I'm using https://github.com/zufuliu/notepad4/blob/main/scintilla/lexlib/WordList.h#L17

    enum KeywordAttr {
        KeywordAttr_Default = 0,
        KeywordAttr_MakeLower = 1,
        KeywordAttr_PreSorted = 2,
    };

implemented at https://github.com/zufuliu/notepad4/blob/main/scintilla/lexlib/WordList.cxx#L127 and https://github.com/zufuliu/notepad4/blob/main/scintilla/lexlib/WordList.cxx#L139

zufuliu commented 3 months ago

implemented at

Message::SetKeyWords can use changed to use lower 8-bit (or 16-bit) to store index and rest bits to store attributes. https://github.com/zufuliu/notepad4/blob/main/scintilla/src/ScintillaBase.cxx#L1120

    case Message::SetKeyWords:
        DocumentLexState()->SetWordList(wParam & 0xff,
            static_cast<int>(wParam >> 8), ConstCharPtrFromSPtr(lParam));
        break;
nyamatongwe commented 3 months ago

By specifying case correction in the API, applications need to know which lexers and keyword lists are case-insensitive. It's better to have lexers fix the case since they know when that is needed.

zufuliu commented 3 months ago

It's better to have lexers fix the case since they know when that is needed.

This only works for newer lexers (those directly inherited from DefaultLexer or ILexer5).

nyamatongwe commented 3 months ago

@zufuliu This only works for newer lexers

Older lexers could be provided with a WordList::ConvertToLowerCase to convert an existing WordList to lower case (and avoid doing this for each lex with a member variable).
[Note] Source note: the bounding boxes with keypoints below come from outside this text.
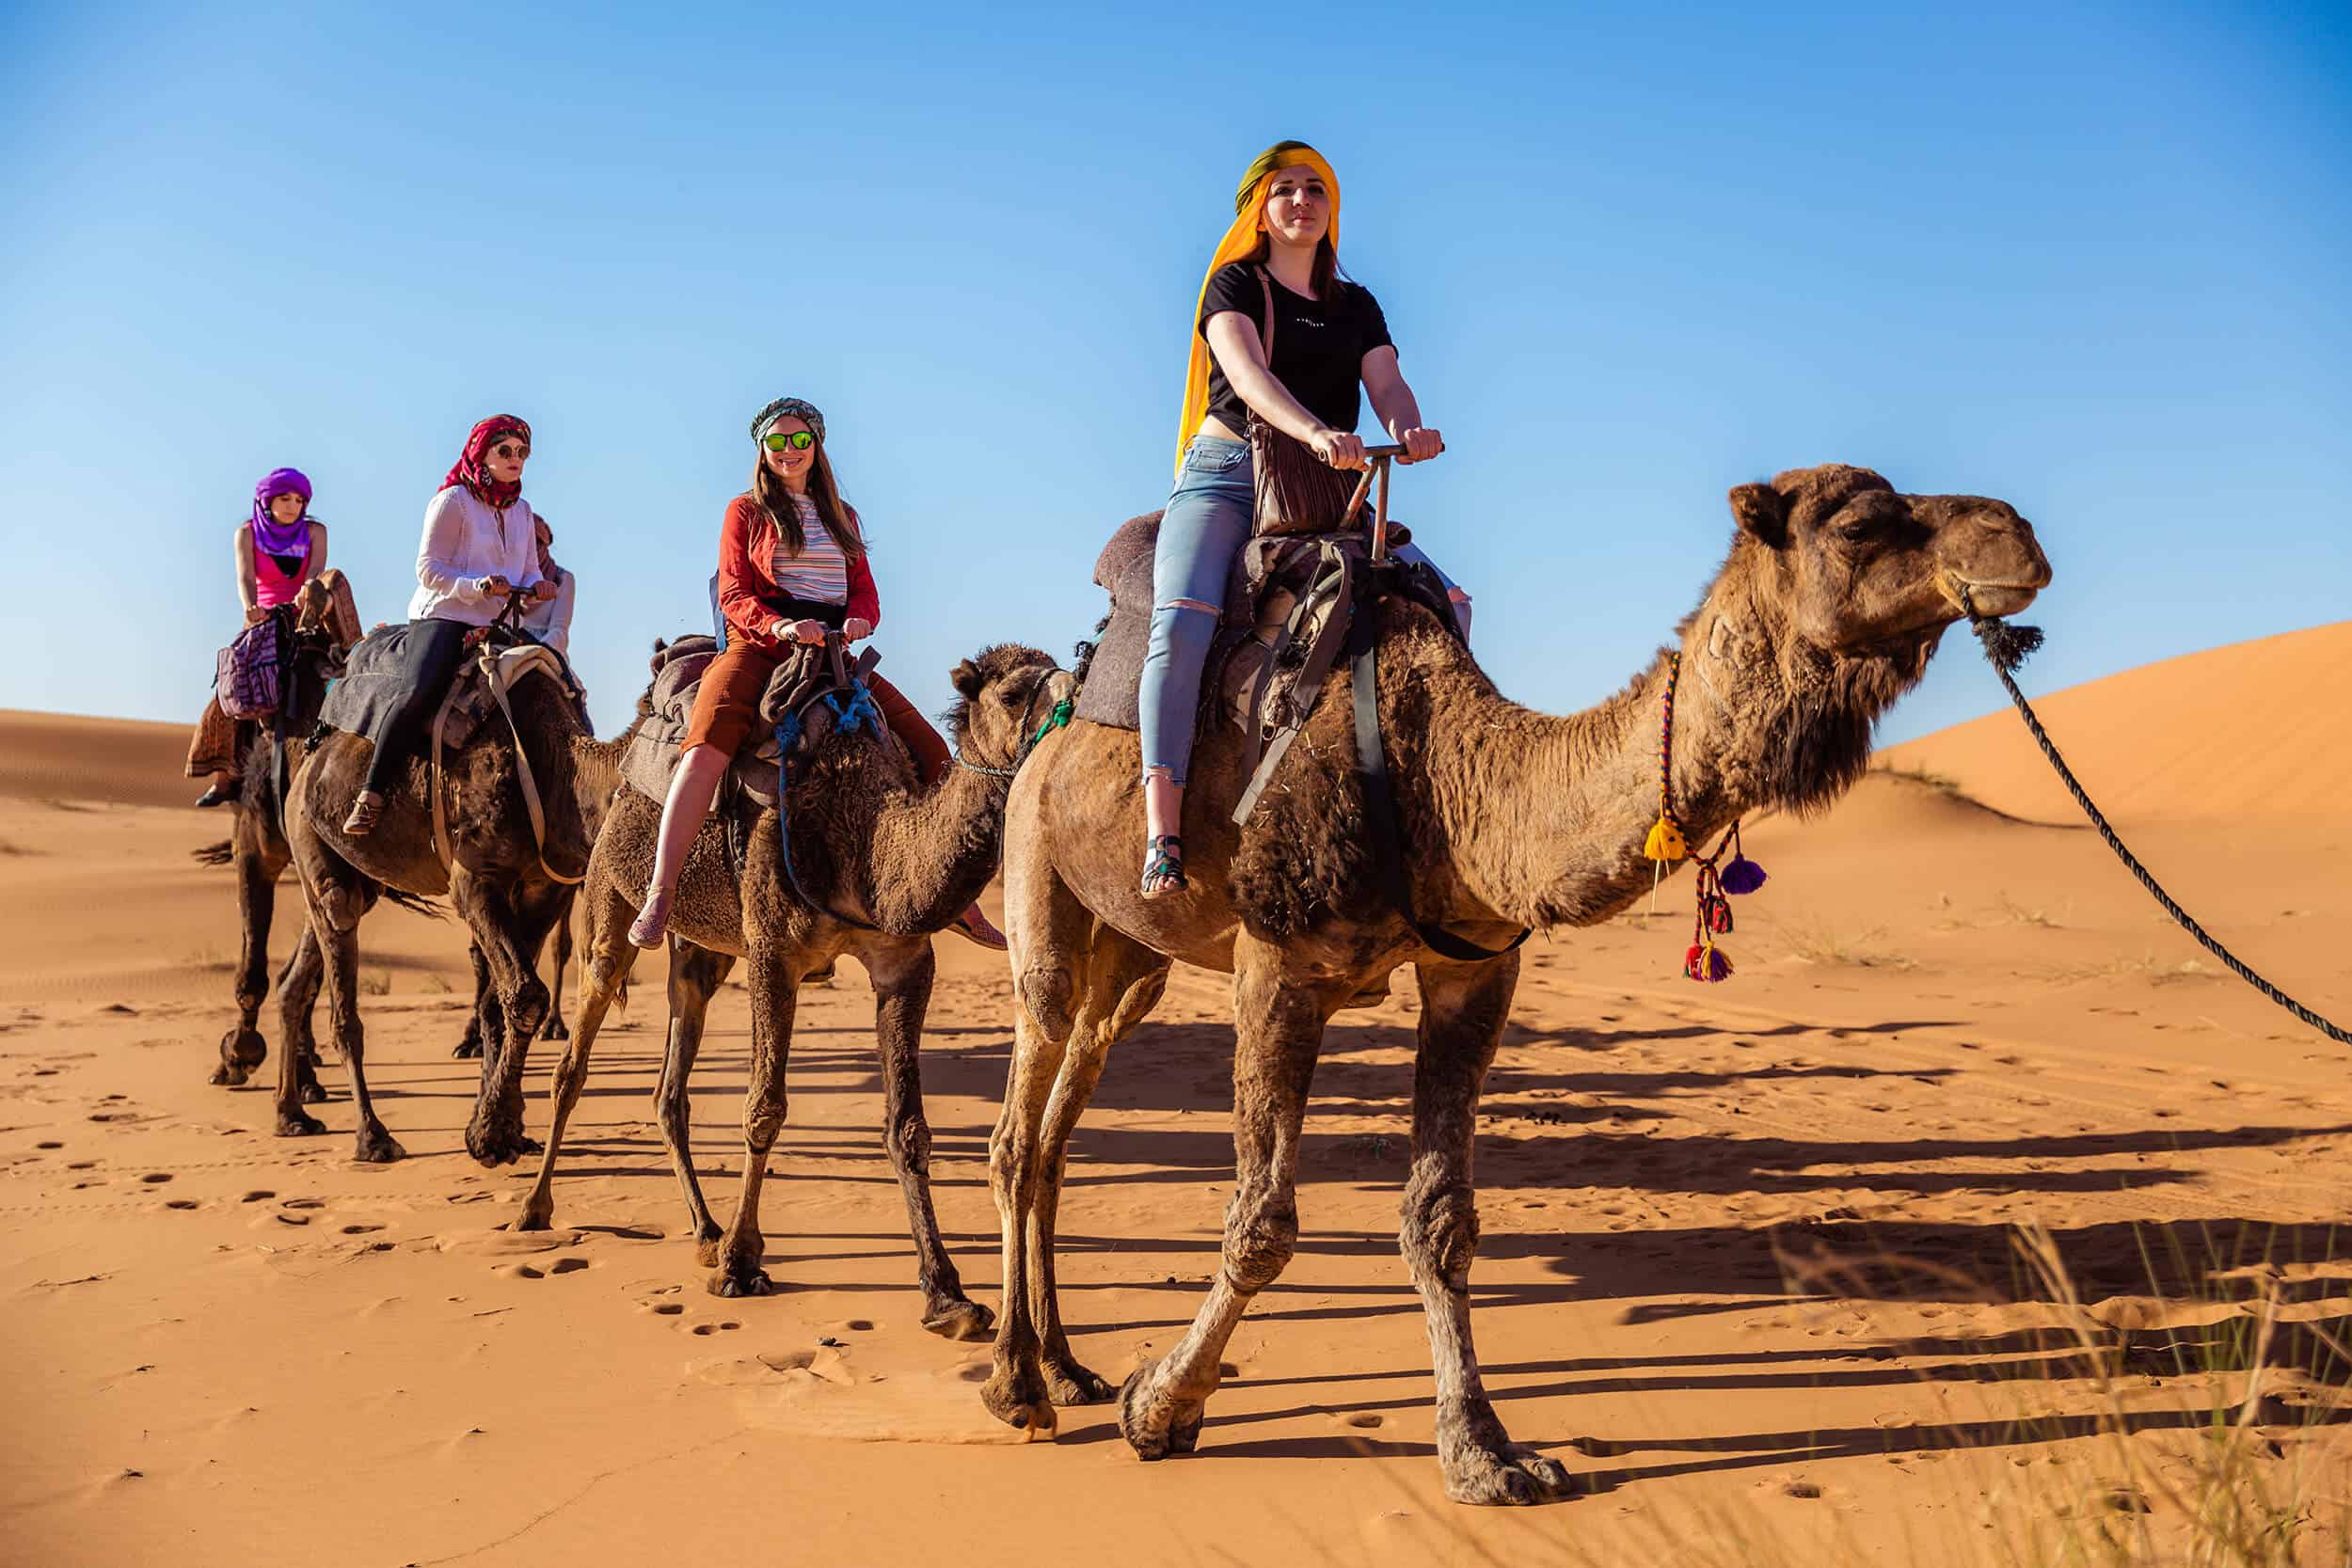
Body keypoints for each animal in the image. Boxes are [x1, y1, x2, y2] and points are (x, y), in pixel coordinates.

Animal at [281, 641, 635, 1165]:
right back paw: (373, 1137)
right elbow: (525, 995)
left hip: (346, 874)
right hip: (307, 829)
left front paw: (504, 1129)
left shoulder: (543, 890)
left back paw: (290, 1115)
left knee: (301, 968)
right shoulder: (475, 881)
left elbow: (498, 1003)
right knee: (340, 974)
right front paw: (490, 1136)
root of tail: (307, 762)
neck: (553, 769)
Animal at [515, 643, 1067, 1337]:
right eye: (1013, 694)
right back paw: (536, 1206)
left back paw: (705, 1229)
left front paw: (948, 1294)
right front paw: (742, 1265)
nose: (1076, 705)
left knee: (672, 1082)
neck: (861, 836)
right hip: (611, 896)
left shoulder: (903, 962)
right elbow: (765, 1109)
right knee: (576, 1054)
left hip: (702, 948)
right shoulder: (774, 953)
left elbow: (908, 1126)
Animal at [980, 463, 2052, 1504]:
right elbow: (1261, 1222)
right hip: (1036, 855)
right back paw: (1018, 1383)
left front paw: (1484, 1451)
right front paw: (1159, 1406)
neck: (1441, 774)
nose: (2018, 535)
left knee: (1062, 1120)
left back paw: (1065, 1365)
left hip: (1133, 957)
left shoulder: (1474, 971)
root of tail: (1051, 719)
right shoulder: (1276, 966)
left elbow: (1441, 1220)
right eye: (1862, 523)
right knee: (1020, 1114)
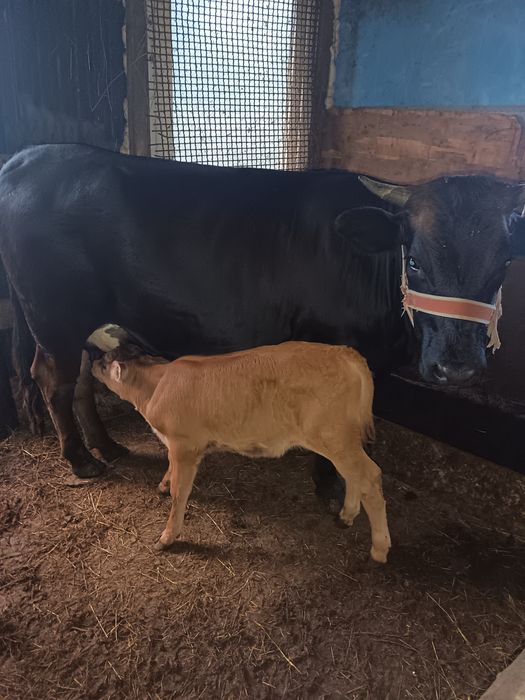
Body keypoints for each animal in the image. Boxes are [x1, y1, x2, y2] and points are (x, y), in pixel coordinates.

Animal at [0, 144, 523, 506]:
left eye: (501, 268)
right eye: (413, 260)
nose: (457, 367)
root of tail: (30, 155)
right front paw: (330, 485)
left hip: (81, 323)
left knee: (82, 381)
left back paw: (108, 447)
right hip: (56, 315)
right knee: (52, 379)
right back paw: (82, 461)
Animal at [92, 342, 392, 563]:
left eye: (105, 362)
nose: (92, 362)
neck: (155, 386)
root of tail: (346, 353)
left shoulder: (184, 445)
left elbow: (180, 492)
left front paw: (167, 536)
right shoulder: (176, 446)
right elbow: (170, 469)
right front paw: (163, 484)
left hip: (334, 436)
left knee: (370, 476)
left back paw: (379, 548)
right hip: (342, 440)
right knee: (355, 476)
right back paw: (346, 515)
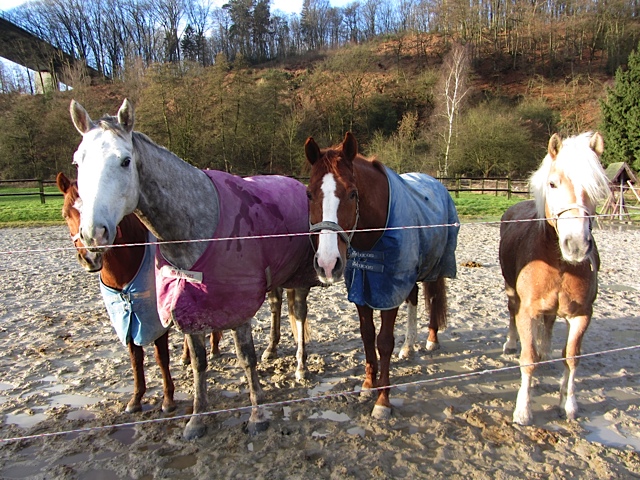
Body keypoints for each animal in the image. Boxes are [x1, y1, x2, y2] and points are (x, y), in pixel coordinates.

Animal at [70, 99, 318, 440]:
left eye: (125, 161)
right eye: (78, 162)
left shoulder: (236, 307)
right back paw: (272, 349)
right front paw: (197, 419)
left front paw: (257, 415)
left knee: (300, 315)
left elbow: (246, 358)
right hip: (276, 278)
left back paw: (300, 367)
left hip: (300, 279)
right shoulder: (188, 307)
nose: (93, 236)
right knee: (278, 306)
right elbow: (200, 364)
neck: (195, 226)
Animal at [306, 133, 460, 418]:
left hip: (436, 265)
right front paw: (368, 385)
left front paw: (382, 401)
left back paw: (431, 340)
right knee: (414, 297)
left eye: (353, 193)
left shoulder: (389, 290)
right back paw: (408, 347)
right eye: (309, 193)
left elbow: (384, 342)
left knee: (433, 297)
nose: (327, 264)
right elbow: (367, 336)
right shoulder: (361, 291)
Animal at [500, 130, 608, 424]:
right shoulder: (527, 312)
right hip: (512, 293)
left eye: (597, 186)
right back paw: (511, 344)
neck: (558, 263)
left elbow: (571, 357)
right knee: (513, 316)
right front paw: (522, 411)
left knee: (547, 326)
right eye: (553, 184)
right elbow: (528, 358)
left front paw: (568, 405)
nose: (577, 245)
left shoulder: (582, 314)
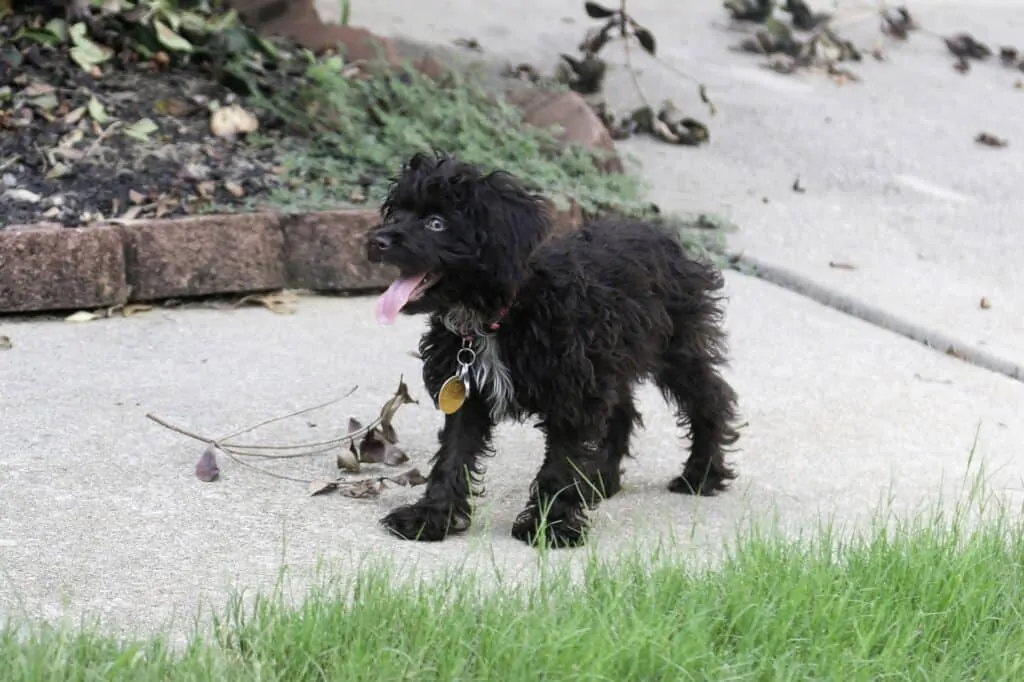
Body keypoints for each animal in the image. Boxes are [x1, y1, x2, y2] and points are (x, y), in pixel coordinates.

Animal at [364, 150, 741, 548]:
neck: (500, 315)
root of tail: (661, 235)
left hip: (676, 349)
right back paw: (600, 480)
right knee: (622, 411)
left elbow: (560, 464)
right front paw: (431, 517)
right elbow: (452, 455)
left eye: (436, 223)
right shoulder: (467, 390)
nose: (376, 240)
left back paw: (702, 474)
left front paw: (551, 526)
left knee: (710, 399)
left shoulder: (572, 394)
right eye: (396, 213)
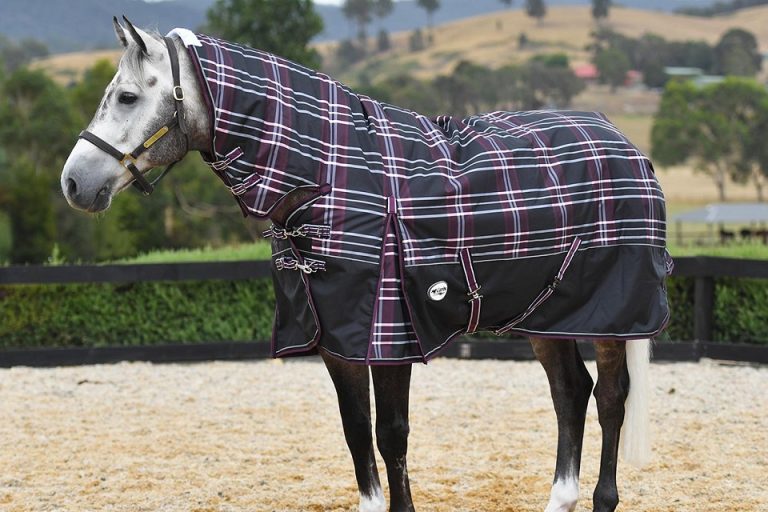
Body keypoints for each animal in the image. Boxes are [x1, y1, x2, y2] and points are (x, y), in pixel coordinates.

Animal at [61, 18, 669, 512]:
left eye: (127, 97)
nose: (73, 183)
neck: (330, 174)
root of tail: (625, 145)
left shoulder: (391, 333)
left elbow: (391, 434)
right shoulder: (337, 338)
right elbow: (357, 433)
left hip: (612, 314)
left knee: (610, 397)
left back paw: (603, 497)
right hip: (547, 313)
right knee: (570, 393)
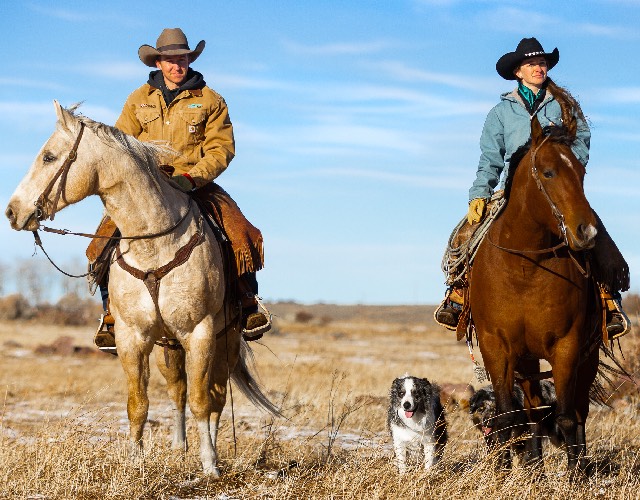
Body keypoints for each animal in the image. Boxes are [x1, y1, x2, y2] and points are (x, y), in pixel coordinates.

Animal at [4, 100, 280, 476]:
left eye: (48, 156)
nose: (12, 211)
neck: (155, 243)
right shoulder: (132, 337)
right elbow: (139, 403)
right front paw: (136, 463)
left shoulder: (200, 333)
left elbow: (202, 401)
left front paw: (210, 464)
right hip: (169, 346)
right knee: (178, 391)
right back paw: (179, 447)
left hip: (226, 340)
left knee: (216, 397)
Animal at [470, 115, 600, 474]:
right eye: (548, 172)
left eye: (581, 173)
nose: (587, 231)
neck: (524, 268)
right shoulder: (496, 346)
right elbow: (506, 415)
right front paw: (502, 473)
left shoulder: (567, 346)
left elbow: (568, 417)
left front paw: (575, 477)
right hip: (527, 360)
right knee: (534, 412)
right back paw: (534, 468)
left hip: (589, 355)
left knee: (577, 413)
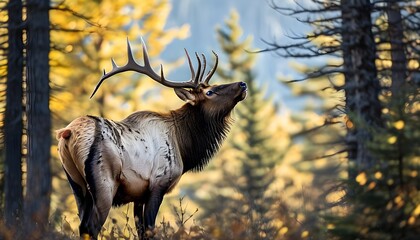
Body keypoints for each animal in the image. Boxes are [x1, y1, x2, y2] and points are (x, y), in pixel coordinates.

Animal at [55, 38, 246, 239]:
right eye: (209, 92)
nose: (242, 84)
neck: (183, 146)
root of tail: (67, 133)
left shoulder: (139, 194)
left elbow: (141, 231)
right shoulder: (158, 183)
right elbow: (150, 229)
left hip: (77, 186)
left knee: (82, 225)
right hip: (104, 183)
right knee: (91, 226)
However, the most commonly used lexers are object lexers. Case standardization can be implemented incrementally in each lexer over time.

zufuliu commented 3 months ago

OK, most old style lexers are not maintained/updated in recent years.

nyamatongwe commented 3 months ago

Library support for this committed along with use in the HTML lexer. Also includes test cases for HTML.